WORK ITEM - Review the material and extract every line in which the word "lines" occurs.

———

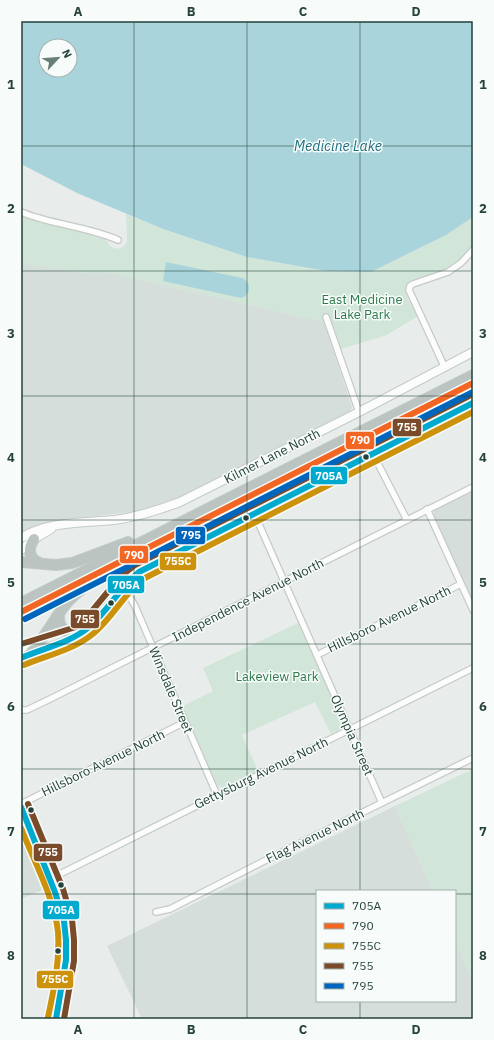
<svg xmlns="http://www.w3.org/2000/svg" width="494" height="1040" font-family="'IBM Plex Sans',sans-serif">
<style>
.built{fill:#d6dedb}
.green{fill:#d1e6d8}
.water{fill:#a9d4db;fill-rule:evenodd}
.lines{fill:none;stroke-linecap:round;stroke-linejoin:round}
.street-casing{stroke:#c5cac8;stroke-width:8}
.secondary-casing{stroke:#c3cbc8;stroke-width:10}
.highway-casing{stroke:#c3ccc9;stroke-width:12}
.street{stroke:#fcfcfc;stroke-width:5.5}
.secondary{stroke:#fcfcfc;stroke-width:8}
.highway{stroke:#bcc4c2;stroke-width:10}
.bus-1-casing{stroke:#f7fbf9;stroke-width:9}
.bus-2-casing{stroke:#f7fbf9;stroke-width:9}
.bus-3-casing{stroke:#f7fbf9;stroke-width:9}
.bus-4-casing{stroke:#f7fbf9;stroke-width:9}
.bus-5-casing{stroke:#f7fbf9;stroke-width:9}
.bus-1{stroke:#00a9ce;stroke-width:6}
.bus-2{stroke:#f26522;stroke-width:6}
.bus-3{stroke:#cd920c;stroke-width:6}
.bus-4{stroke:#7a4b2a;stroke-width:6}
.bus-5{stroke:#0065bd;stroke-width:6}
.grid{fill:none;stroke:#24423a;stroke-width:1;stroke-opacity:0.55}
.bus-dot{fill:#24423a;stroke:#f7fbf9;stroke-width:1.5}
.labels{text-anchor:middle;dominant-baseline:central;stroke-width:3;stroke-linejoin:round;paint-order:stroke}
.park-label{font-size:13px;fill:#2d7a4b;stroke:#f7fbf9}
.street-label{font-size:13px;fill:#24423a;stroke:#f7fbf9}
.water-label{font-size:14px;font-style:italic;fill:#1c6f80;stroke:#f7fbf9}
.line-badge{stroke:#f7fbf9;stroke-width:1.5}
.badge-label{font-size:11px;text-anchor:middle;font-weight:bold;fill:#fff}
.neatline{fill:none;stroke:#24423a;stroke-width:1.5}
.grid-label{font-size:13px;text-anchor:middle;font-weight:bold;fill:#24423a}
</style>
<rect width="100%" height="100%" fill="#e8edeb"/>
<path class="built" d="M21 263 84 273H111L324 322 352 407 350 412 175 499 137 511 65 520 36 527 21 534Z
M470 491 473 497V603L434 516V510Z
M395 806 433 891H317V1001H455V940L473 981V1019H142L107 946Z
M21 820 49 887 21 899Z"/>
<path class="green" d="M126 214 163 229 247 257 326 271 371 272 446 235 473 217V245L459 260 444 270 408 282C401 293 412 306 418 316L387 335 341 349 332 324 111 273H84L21 263V215L57 226 99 236 107 241 110 246 117 249 123 247 127 242Z
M298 623 343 723 342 728 331 734 315 702 242 735 258 771 224 788 217 786 183 706 213 691 203 668Z
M473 769V981L455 940V891H433L395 806Z"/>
<path class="water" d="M21 21H473V217L446 235 371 272 326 271 247 257 163 229 77 193 21 164ZM46 46H70V70H46Z
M166 262 242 278C252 282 251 296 241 298L163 281Z"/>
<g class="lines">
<defs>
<path id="street" d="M21 212C52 225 87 226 118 240
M326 317 359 412
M445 368 409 290 410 286 413 284 448 272 461 263 473 250
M373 454 407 520
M427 509 473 610
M254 513 382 803
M120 590 131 599 135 606 217 795
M317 655 461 584
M21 710H27L50 699 473 487
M21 804 185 722
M50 879 473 668
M156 912 170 909 272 857 473 758"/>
<path id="secondary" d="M21 538C49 521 83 523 114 520 136 517 159 510 180 502L359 412 473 352
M21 550 34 539 51 529
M21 652 36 646
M21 658C42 648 71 643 89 627 108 611 118 587 139 572L473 403
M21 807C29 826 36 845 44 864 54 888 66 914 66 940 67 967 61 993 56 1019"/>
<path id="highway" d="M34 539C29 547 28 553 34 560L40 563
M21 562 56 565 72 563 128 542
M21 603 473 375
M21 612 473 383
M59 615C58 627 65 633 76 636
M27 656C43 642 52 622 65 605 73 595 84 587 94 580"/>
</defs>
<use href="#street" class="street-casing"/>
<use href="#secondary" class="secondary-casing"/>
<use href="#highway" class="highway-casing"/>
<use href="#street" class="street"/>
<use href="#secondary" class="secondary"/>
<use href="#highway" class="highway"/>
<defs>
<path id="bus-1" d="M21 658C44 648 70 643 89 627 108 611 119 588 139 572L473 403
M21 807 55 892 64 921 66 940V960L56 1019"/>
<path id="bus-2" d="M21 612 473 383"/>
<path id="bus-3" d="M24 665C48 655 74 650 94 633 113 617 124 594 143 579L473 412
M21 828C33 859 55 900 58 932 60 961 54 989 48 1017"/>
<path id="bus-4" d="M21 644 76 627 87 617 120 577 135 565 469 396
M28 804 63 889 72 919 74 940V961L64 1019"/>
<path id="bus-5" d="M25 619 473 392"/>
</defs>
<use href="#bus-1" class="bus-1-casing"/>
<use href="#bus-2" class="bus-2-casing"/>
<use href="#bus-3" class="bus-3-casing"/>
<use href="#bus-4" class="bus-4-casing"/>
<use href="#bus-5" class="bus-5-casing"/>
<use href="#bus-1" class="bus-1"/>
<use href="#bus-2" class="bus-2"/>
<use href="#bus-3" class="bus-3"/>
<use href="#bus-4" class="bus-4"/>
<use href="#bus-5" class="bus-5"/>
</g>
<path class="grid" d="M134 21V1019M247 21V1019M360 21V891M21 146H473M21 271H473M21 396H473M21 520H473M21 644H473M21 769H473M21 894H317M455 894H473M360 1001V1019"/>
<g class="bus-dot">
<circle cx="366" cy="457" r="3.5"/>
<circle cx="246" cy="518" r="3.5"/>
<circle cx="111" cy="603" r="3.5"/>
<circle cx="31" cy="810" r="3.5"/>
<circle cx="61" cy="885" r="3.5"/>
<circle cx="58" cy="951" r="3.5"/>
</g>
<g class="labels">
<g class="park-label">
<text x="362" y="299">East Medicine<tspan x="362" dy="15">Lake Park</tspan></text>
<text x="277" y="676">Lakeview Park</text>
</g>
<g class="street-label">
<text transform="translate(272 456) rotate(-27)">Kilmer Lane North</text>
<text transform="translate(248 600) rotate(-27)">Independence Avenue North</text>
<text transform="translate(389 619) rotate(-26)">Hillsboro Avenue North</text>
<text transform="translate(171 690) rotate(67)">Winsdale Street</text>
<text transform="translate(352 735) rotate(66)">Olympia Street</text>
<text transform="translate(103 763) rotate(-26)">Hillsboro Avenue North</text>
<text transform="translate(261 773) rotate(-26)">Gettysburg Avenue North</text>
<text transform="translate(315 836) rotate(-26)">Flag Avenue North</text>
</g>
<g class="water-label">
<text x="338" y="146">Medicine Lake</text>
</g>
</g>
<g class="line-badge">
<rect x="392" y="418" width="30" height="19" rx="4" fill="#7a4b2a"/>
<rect x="345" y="431" width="30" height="19" rx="4" fill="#f26522"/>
<rect x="310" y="466" width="38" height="19" rx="4" fill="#00a9ce"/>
<rect x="175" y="526" width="31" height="19" rx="4" fill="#0065bd"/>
<rect x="119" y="545" width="30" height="19" rx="4" fill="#f26522"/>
<rect x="159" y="552" width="38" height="19" rx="4" fill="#cd920c"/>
<rect x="107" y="575" width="38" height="19" rx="4" fill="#00a9ce"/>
<rect x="70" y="609" width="30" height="20" rx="4" fill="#7a4b2a"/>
<rect x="33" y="843" width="30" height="19" rx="4" fill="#7a4b2a"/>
<rect x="42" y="900" width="38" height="20" rx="4" fill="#00a9ce"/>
<rect x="36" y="970" width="38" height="19" rx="4" fill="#cd920c"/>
</g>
<g class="badge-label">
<text x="407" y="431">755</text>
<text x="360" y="444">790</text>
<text x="329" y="480">705A</text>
<text x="191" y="539">795</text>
<text x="134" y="559">790</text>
<text x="178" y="565">755C</text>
<text x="126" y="589">705A</text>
<text x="85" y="623">755</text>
<text x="48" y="856">755</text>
<text x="61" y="914">705A</text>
<text x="55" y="983">755C</text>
</g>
<rect width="494" height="1040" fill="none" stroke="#f7fbf9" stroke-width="44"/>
<rect x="316" y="890" width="140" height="112" fill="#f7fbf9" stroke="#a3b1ad"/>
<rect x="324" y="903" width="20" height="6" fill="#00a9ce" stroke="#a3b1ad"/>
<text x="352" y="910" font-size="12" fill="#24423a">705A</text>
<rect x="324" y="923" width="20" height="6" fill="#f26522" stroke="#a3b1ad"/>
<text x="352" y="930" font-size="12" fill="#24423a">790</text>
<rect x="324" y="943" width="20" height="6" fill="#cd920c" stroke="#a3b1ad"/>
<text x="352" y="950" font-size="12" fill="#24423a">755C</text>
<rect x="324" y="963" width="20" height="6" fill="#7a4b2a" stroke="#a3b1ad"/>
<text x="352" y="970" font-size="12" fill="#24423a">755</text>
<rect x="324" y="983" width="20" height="6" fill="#0065bd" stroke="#a3b1ad"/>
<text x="352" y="990" font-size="12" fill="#24423a">795</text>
<g transform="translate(58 58) rotate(64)"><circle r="19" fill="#f7fbf9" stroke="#a3b1ad"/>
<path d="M0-3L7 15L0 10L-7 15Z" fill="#697e78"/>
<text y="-6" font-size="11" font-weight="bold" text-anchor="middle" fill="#24423a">N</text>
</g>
<rect x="22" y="22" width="450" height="996" class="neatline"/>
<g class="grid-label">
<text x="78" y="16">A</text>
<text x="191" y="16">B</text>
<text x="303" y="16">C</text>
<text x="416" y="16">D</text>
<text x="11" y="89">1</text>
<text x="483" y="89">1</text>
<text x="11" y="213">2</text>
<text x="483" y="213">2</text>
<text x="11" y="338">3</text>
<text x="483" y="338">3</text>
<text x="11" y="462">4</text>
<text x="483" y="462">4</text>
<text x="11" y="587">5</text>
<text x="483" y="587">5</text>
<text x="11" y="711">6</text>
<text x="483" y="711">6</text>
<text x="11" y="836">7</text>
<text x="483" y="836">7</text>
<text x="11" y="960">8</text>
<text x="483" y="960">8</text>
<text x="78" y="1034">A</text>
<text x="191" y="1034">B</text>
<text x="303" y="1034">C</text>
<text x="416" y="1034">D</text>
</g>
</svg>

———

TASK OUTPUT -
.lines{fill:none;stroke-linecap:round;stroke-linejoin:round}
<g class="lines">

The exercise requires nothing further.